Re: Bitmapscan changes

From: Heikki Linnakangas <heikki(at)enterprisedb(dot)com>
To: Tom Lane <tgl(at)sss(dot)pgh(dot)pa(dot)us>
Cc: Patches <pgsql-patches(at)postgresql(dot)org>, Gavin Sherry <swm(at)linuxworld(dot)com(dot)au>
Subject: Re: Bitmapscan changes
Date: 2007-03-12 18:38:41
Message-ID: 45F59E31.5040700@enterprisedb.com
Views: Raw Message | Whole Thread | Download mbox | Resend email
Thread:
Lists: pgsql-hackers pgsql-patches

Tom Lane wrote:
> Heikki Linnakangas <heikki(at)enterprisedb(dot)com> writes:
>> Tom Lane wrote:
>>> In the second place, this seems to
>>> forever kill the idea of indexscans that don't visit the heap --- not
>>> that we have any near-term prospect of doing that, but I know a lot of
>>> people remain interested in the idea.
>
>> I'm certainly interested in that. It's not really needed for clustered
>> indexes, though. A well-clustered index is roughly one level shallower,
>> and the heap effectively is the leaf-level, therefore the amount of I/O
>> you need to fetch the index tuple + heap tuple, is roughly the same that
>> as fetching just the index tuple from a normal b-tree index.
>
> That argument ignores the fact that the heap entries are likely to be
> much wider than the index entries, due to having other columns in them.

True, that's the "roughly" part.
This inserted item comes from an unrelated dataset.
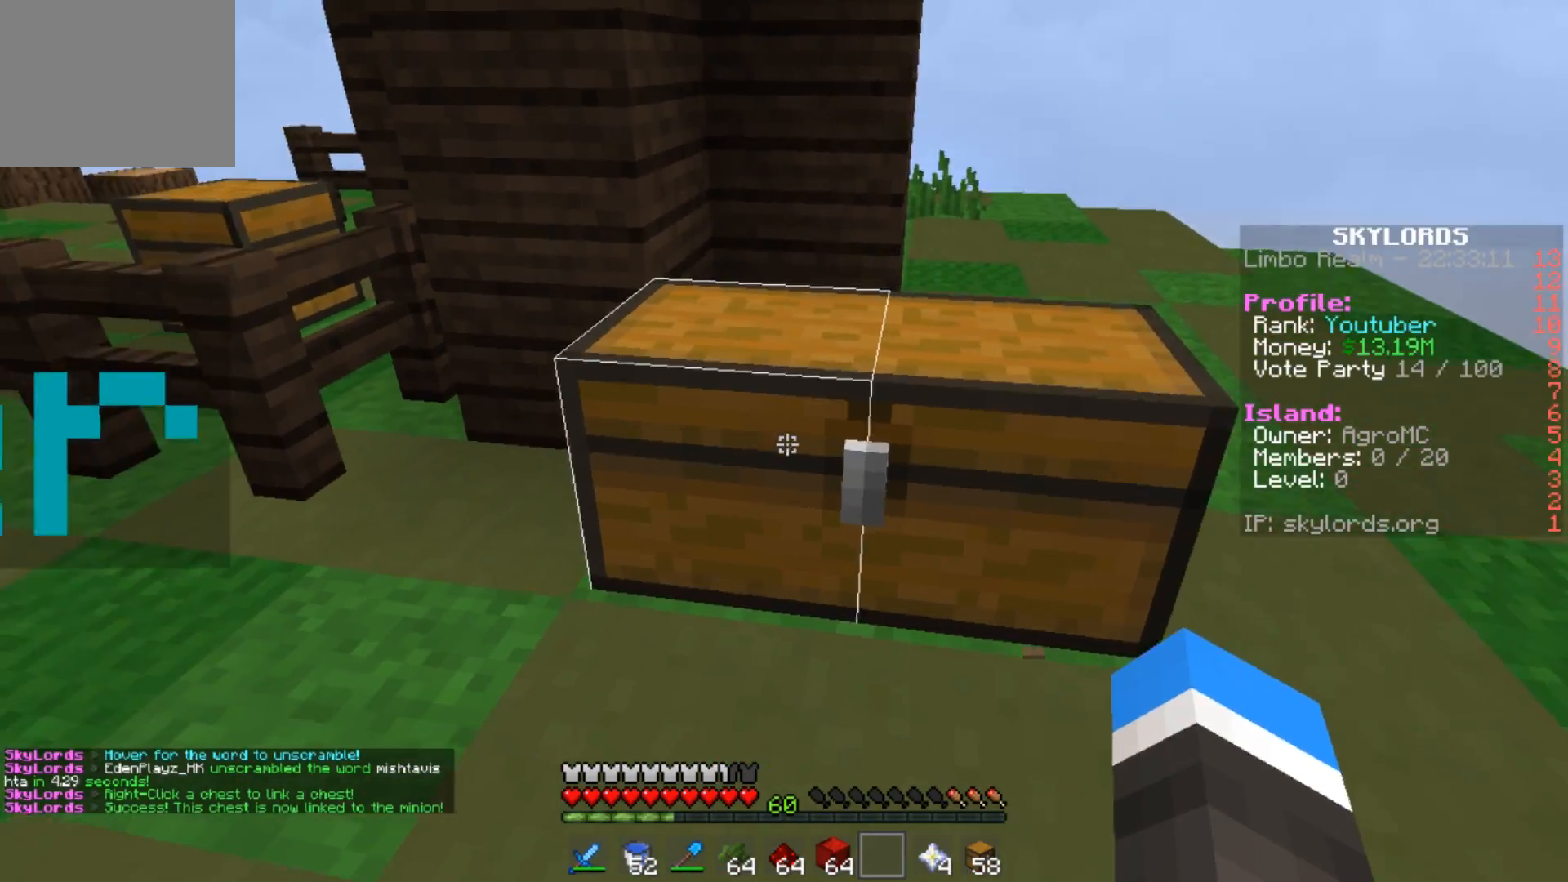
{"keys": ["w"], "events": []}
It does indeed depend on your schema.
As a data point, here's the index sizes (in pages) of a 140 warehouse
TPC-C database:

index name normal grouped % of normal size
--------------------------------------
i_customer 31984 29250 91.5%
i_orders 11519 11386 98.8%
pk_customer 11519 1346 11.6%
pk_district 6 2
pk_item 276 10 3.6%
pk_new_order 3458 42 1.2%
pk_order_line 153632 2993 1.9%
pk_orders 11519 191 1.7%
pk_stock 38389 2815 7.3%
pk_warehouse 8 2

The customer table is an example of pretty wide table, there's only ~12
tuples per page. pk_customer is still benefiting a lot. i_customer and
i_orders are not benefiting because the tables are not in the index
order. The orders-related indexes are seeing the most benefit, they
don't have many columns.

>> I think we could still come up with some safe condiitions when we could
>> enable it by default, though.
>
> At this point I'm feeling unconvinced that we want it at all. It's
> sounding like a large increase in complexity (both implementation-wise
> and in terms of API ugliness) for a fairly narrow use-case --- just how
> much territory is going to be left for this between HOT and bitmap indexes?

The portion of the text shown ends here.